Le Stade de la France polluée

6 juil. 1998

Faire venir 80.000 spectateurs dont les ministres et les chefs d’Etat juste au-dessus de 35.000 m3 d’eaux souterraines contaminées par des substances cancérigènes et inflammables sous produites par 150 ans d’activités industrielles et un demi-siècle d’usines à gaz c’est de notre point de vue, l’exploit de la Coupe du Monde de football.

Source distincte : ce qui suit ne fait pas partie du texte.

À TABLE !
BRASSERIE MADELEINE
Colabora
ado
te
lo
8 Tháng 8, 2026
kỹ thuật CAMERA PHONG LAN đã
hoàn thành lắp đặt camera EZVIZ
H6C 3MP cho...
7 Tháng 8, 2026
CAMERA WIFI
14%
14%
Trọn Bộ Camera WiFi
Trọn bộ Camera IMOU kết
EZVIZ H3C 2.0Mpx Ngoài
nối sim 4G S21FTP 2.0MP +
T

Toute personne a le droit d’être informée sur les effets préjudiciables pour la santé de l’homme et l’environnement du traitement, du transport, du stockage et du dépôt des déchets ainsi que sur les mesures prises pour prévenir ou compenser leurs effets. Robin des Bois a demandé en janvier 1998 à Madame la Ministre de l’Environnement de créer à cet effet une Commission Locale d’Information et de Surveillance (CLIS) ; aucune réponse ne nous est parvenue sauf de la part du Préfet de Seine-Saint-Denis assurant – à tort – que les CLIS ne concernent que la surveillance des centres de traitement de déchets industriels. En fait, elles peuvent concerner les centres de traitement de tous types de déchets, les centres de production énergétique, les centres de stockage de gaz et les sites pollués en cours de réhabilitation puisque Robin des Bois est membre de la CLIS de la mine d’amiante de Canari en Corse.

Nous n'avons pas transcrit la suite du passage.